Strona znajduje się w archiwum.

Sprzedał laptopa i zgłosił jego kradzież

Data publikacji 22.08.2008

21-letniego Bartosza G., który złożył fałszywe zawiadomienie o kradzieży służbowego laptopa zatrzymali kryminalni z Ochoty. W rzeczywistości mężczyzna sprzedał przenośny komputer. To jednak nie wszystko. Wcześniej Bartosz G. zakupił sprzęt na "lewą" fakturę firmową. Teraz 21-latek odpowie za popełnienie szeregu przestępstw.

Cała sprawa miała swój początek kilka dni temu. Do komendy zgłosił się młody człowiek, który powiedział, że został okradziony. Z relacji młodzieńca wynikało, że gdy szedł ulicą Grójecką ktoś do niego podbiegł i zerwał mu z ramienia torbę, w której miał laptopa. Policjanci przyjęli zgłoszenie i zajęli się tą sprawą.

Jednocześnie zaraz po tym fakcie do Policji zgłosiła się księgowa jednej z firm na terenie Ochoty. Kobieta powiedziała, że otrzymała dziwny telefon z salonu firmowego, gdzie sprzedawane są komputery. Powiedziano jej, że kilka dni temu ktoś zakupił laptopa i nie zgadza się na fakturze numer NIP. Księgowa poprosiła o przesłanie faktury. Po dokładniejszym sprawdzeniu okazało się, że faktura jest sfałszowana.

Policjanci od razu połączyli obie sprawy. W jednym i drugim przypadku chodziło o laptopa tej samej marki. Po analizie okazało się również, że młody człowiek, któremu skradziono sprzęt pracuje w firmie, gdzie przedłożono "lewą" fakturę.

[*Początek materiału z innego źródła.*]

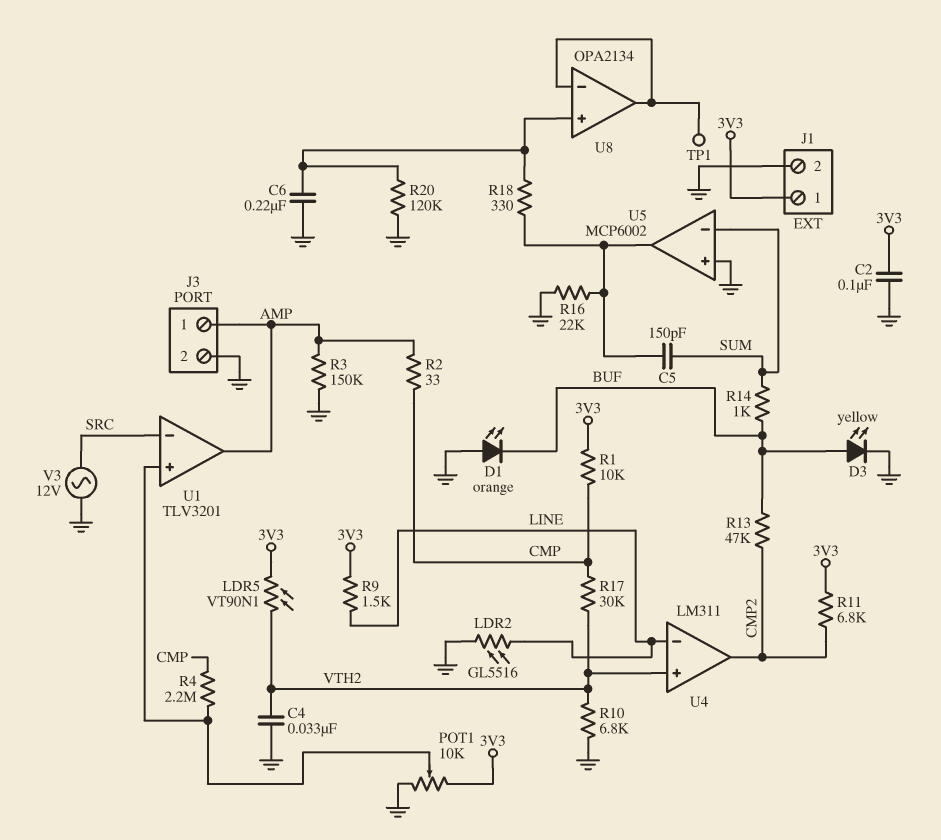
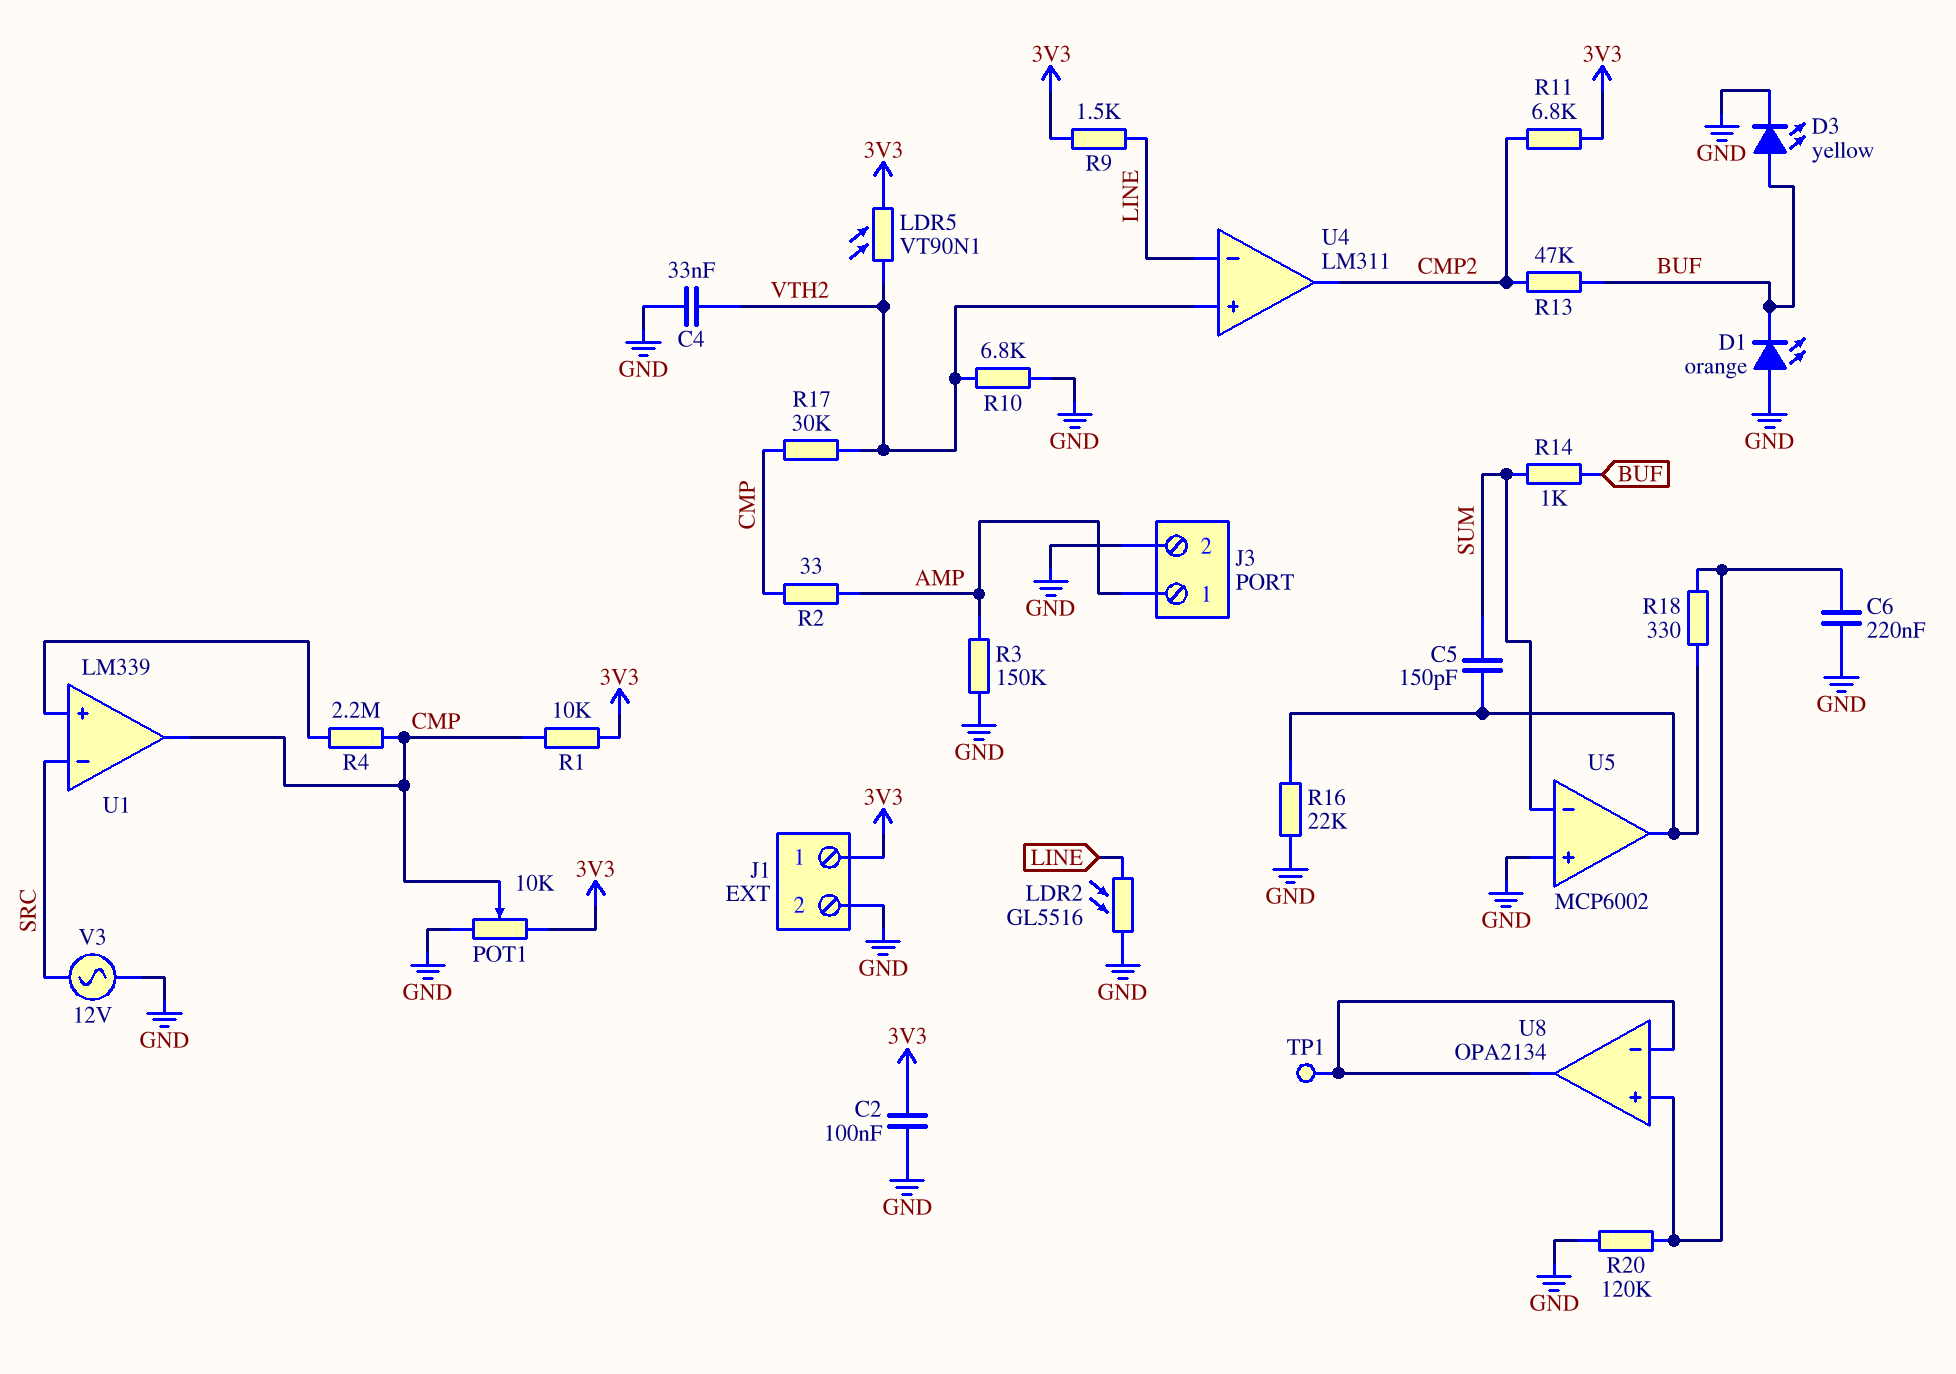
POT1: 10k (3V3, GND, wiper U1/in+) -> 10k (3V3, GND, wiper CMP)
U1: TLV3201 -> LM339
U1 pin out: AMP -> CMP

Wczoraj kryminalni postanowili zatrzymać Bartosza G. 21-latek wpadł w ich ręce w swoim mieszkaniu. Młodzieniec podczas przesłuchania przyznał się, że kupił w sklepie na rachunek firmy laptopa, a następnie go sprzedał. Aby nie mieć z tego żadnych kłopotów postanowił zgłosić jego kradzież. Bartosz G. noc spędził w policyjnej celi. Dziś dochodzeniowcy postawią mu zarzuty. Mężczyzna odpowie za oszustwo, zgłoszenie o niepopełnionym przestępstwie i składanie fałszywych zeznań. Policjanci szybko odzyskali też laptopa. 21-latkowi grozi teraz do 8 lat pozbawienia wolności.